Government complacency kills

Published by rudy Date posted on October 2, 2009

Apparently, if government heeded the findings of a study done 32 years ago, people shouldn’t even be living in those deadly subdivisions in Marikina. Felino Palafox Jr., a leading Filipino environmental planner, told Business Mirror and ANC that government had been warned about the serious consequences of allowing residential subdivisions in those places that experienced Metro Manila’s worst flooding in memory.

“Some are saying the flooding is an act of God. It’s not. It’s neglect on the part of the government,” Palafox told the BusinessMirror. Palafox was part of a task force that studied land use policy options known as the Metro Manila Transport, Land Use and Development Planning Project (Mmetroplan). Its report already cited the Marikina Valley as among the areas deemed “unsuitable for development.”

“Development should be restricted by the application of controls in three major areas – in the Marikina Valley, the western shores of Laguna de Bay, and the Manila Bay coastal area to the north of Manila,” said the report submitted in July 1977 to then-Public Works and Highways chief Alfredo Juinio. “We’ve told government all along this would happen because of the flooding in the same month in 1970,” Palafox told Business Mirror.

Good money was spent on the study which was ignored by a succession of governments from Marcos to Arroyo. It was a World Bank-funded study on a land-use plan that was finalized by Hong Kong-based consulting firm Freeman Fox and Associates. “Dahil hindi sinunod ’yun, parang massacre ang nangyari,” Palafox told Business Mirror.

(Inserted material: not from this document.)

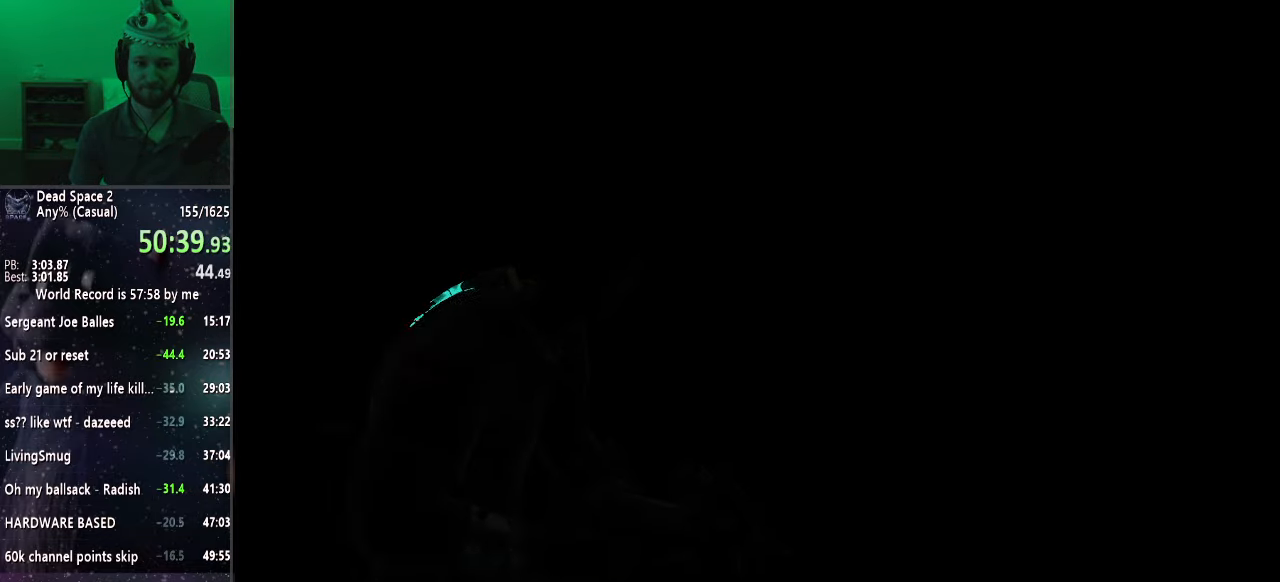
{"keys": [], "mouse": ["left"], "events": [[83, "mouse_left", "up"], [117, "mouse_left", "down"], [267, "mouse_left", "up"], [317, "mouse_left", "down"], [400, "mouse_left", "up"], [450, "mouse_left", "down"]]}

The three-volume report also noted that “urban development is spreading into these areas which are, in their present state, unsuitable for development –either because they are low-lying and liable to flooding, or because development is without adequate facilities for the treatment and disposal of sewage (the norm in Manila) and so will continue to contribute to the severe pollution of areas, such as Laguna de Bay.”

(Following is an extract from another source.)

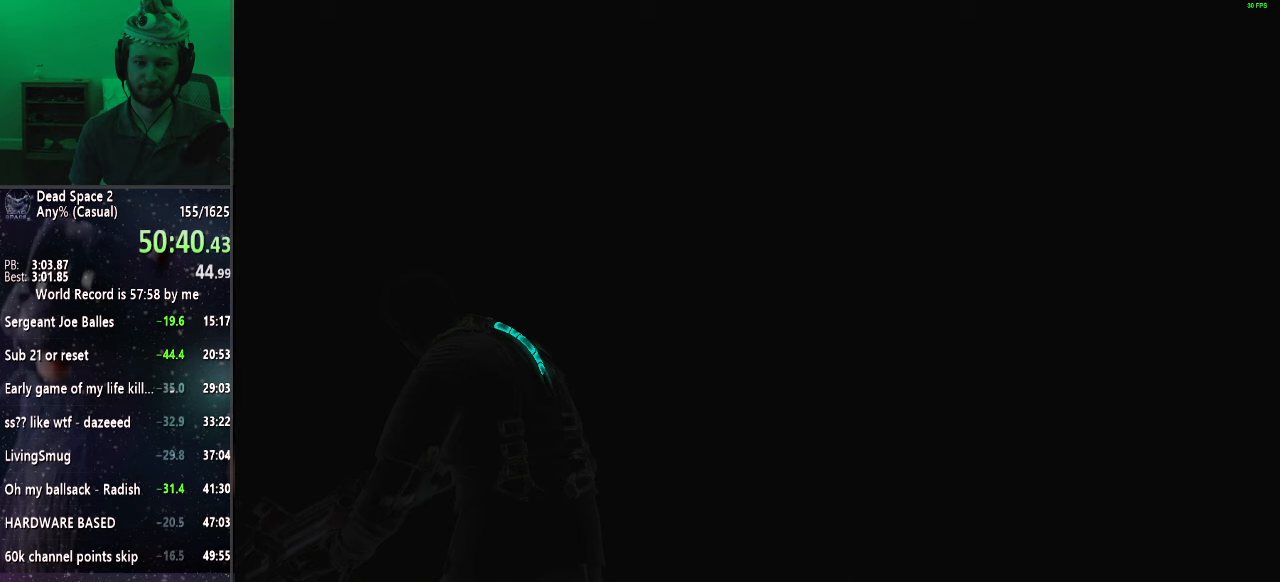
{"keys": [], "mouse": ["left"], "events": [[233, "mouse_left", "up"], [267, "mouse_left", "down"], [433, "mouse_left", "up"], [467, "mouse_left", "down"]]}
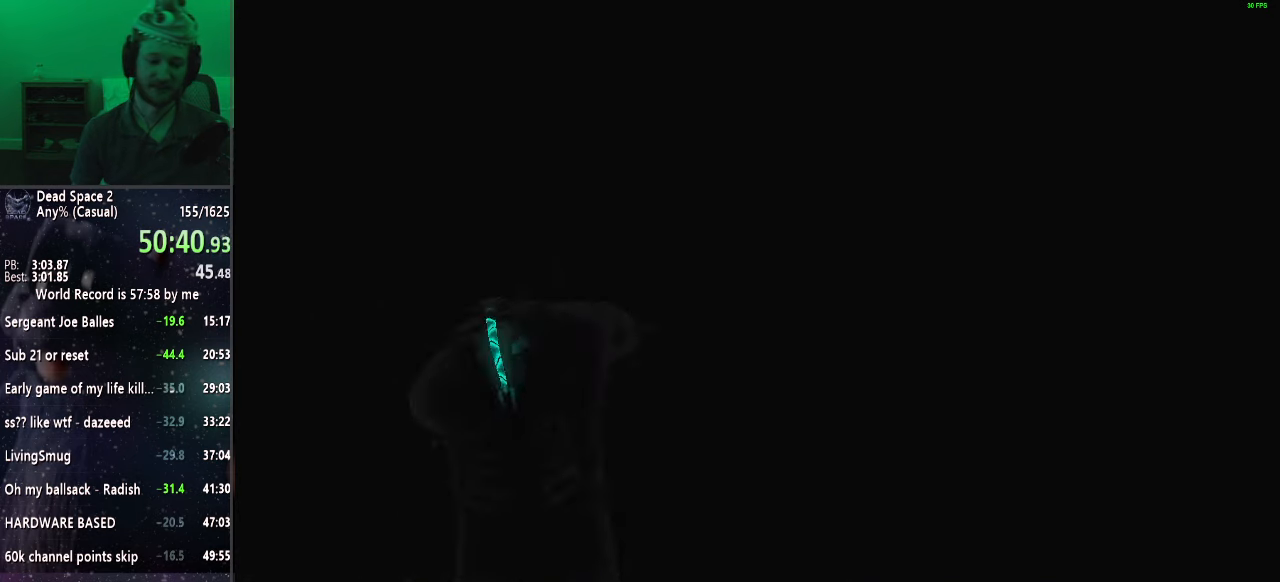
{"keys": [], "mouse": ["left"], "events": [[67, "mouse_left", "up"], [150, "mouse_left", "down"], [250, "mouse_left", "up"], [350, "mouse_left", "down"], [433, "mouse_left", "up"], [483, "mouse_left", "down"]]}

The study added: “The unsuitable areas for development, where pressures are nevertheless considerable, are primarily the flat coastal areas to the north where extensive areas are liable to flooding and where increased pressures for reclamation are likely to further exacerbate this problem.”

Another is “the Marikina Valley, to the east, where the land is liable to flooding and where development with inadequate provision for the treatment and disposal of sewage is contributing to the severe pollution of Laguna de Bay and where flooding is a problem in the adjacent areas.”

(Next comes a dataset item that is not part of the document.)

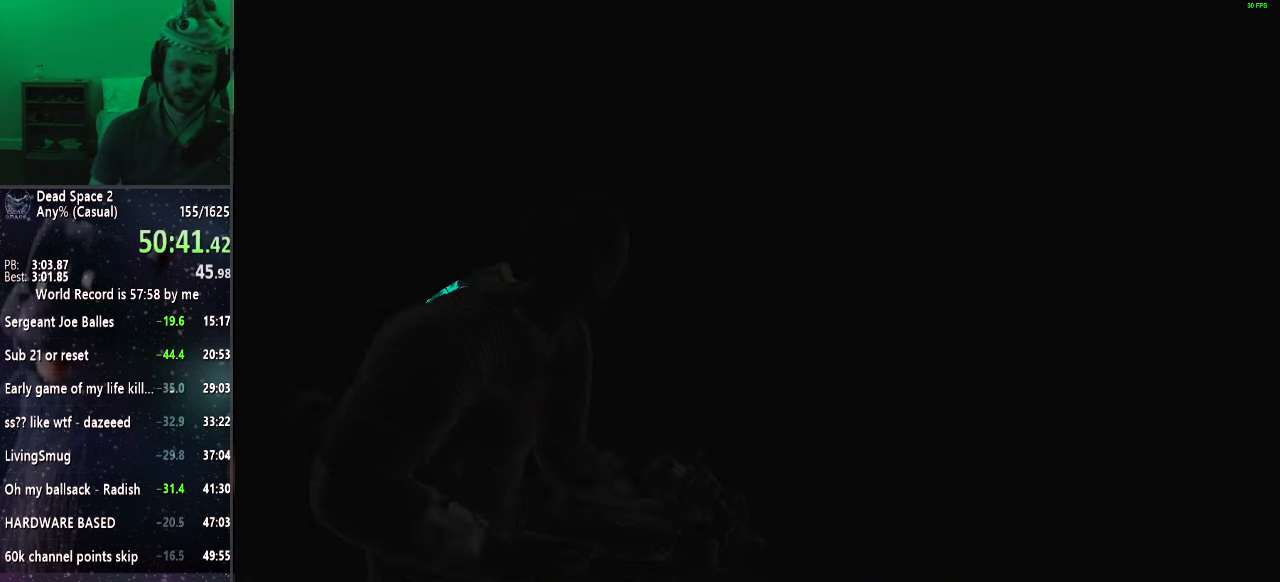
{"keys": [], "mouse": ["left"], "events": [[83, "mouse_left", "up"], [167, "mouse_left", "down"], [267, "mouse_left", "up"], [300, "mouse_left", "down"], [400, "mouse_left", "up"], [500, "mouse_left", "down"]]}
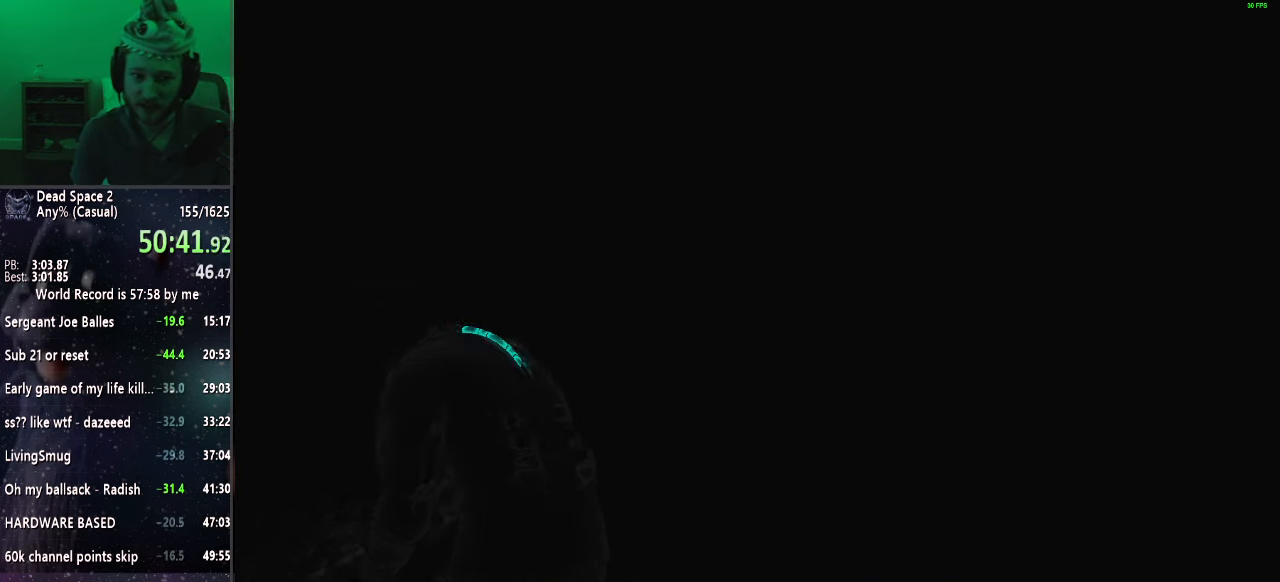
{"keys": [], "mouse": ["left"], "events": [[100, "mouse_left", "up"], [133, "mouse_left", "down"], [283, "mouse_left", "up"], [317, "mouse_left", "down"], [417, "mouse_left", "up"], [467, "mouse_left", "down"]]}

“In order to avoid development contributing to longer-term flooding and water pollution, it is necessary that the short-term development is restricted in these areas. Only when remedial measures to deal with the problems have been implemented, should the development of these areas proceed on a significant scale,” the study said.

In other words, the only development that is safe and viable in that part of Marikina where Provident Village is located is the nearby Loyola Memorial Park. Or maybe, that part of Metro Manila could be a kind of Central Park with trees and recreational areas that would provide the lungs for a vast urban area that is constantly gasping for clean air. But not houses or factories.

In a blog, UP environmental scientists agree. “Hazards specialists think that the disaster is largely due in fact to Metro Manila’s unregulated urban sprawl… There is likely a need to revisit our land use planning schemes… Hydrological assessments of how much water can city streets carry needs to be done ASAP.”

Things were not always this bad in Manila and its environs. Manila was a flourishing, elegant entrepôt for centuries, but in recent times civic planning has been more haphazard as the population has boomed, TIME magazine observed in its latest issue that reported on last weekend’s flood. Much of what Palafox and the UP scientists are saying was echoed by another expert interviewed by TIME magazine.

Lambert Ramirez, executive director of the National Institute for Policy Studies, a Manila-based think tank, told TIME much of the blame for poor urban management ought to be leveled at the government.

“There’s no coordinated policy for cleaning up garbage. There’s no political will to get even simple things done,” he says. Ramirez spoke to TIME while salvaging appliances and valuables from his own flooded home.

To be fair, the private sector shares with government a good part of the blame for the calamity. Profit-hungry property developers must have exerted political pressure as well as bribed enough officials to get clearances to develop subdivisions in those areas already identified to be too dangerous for human habitation.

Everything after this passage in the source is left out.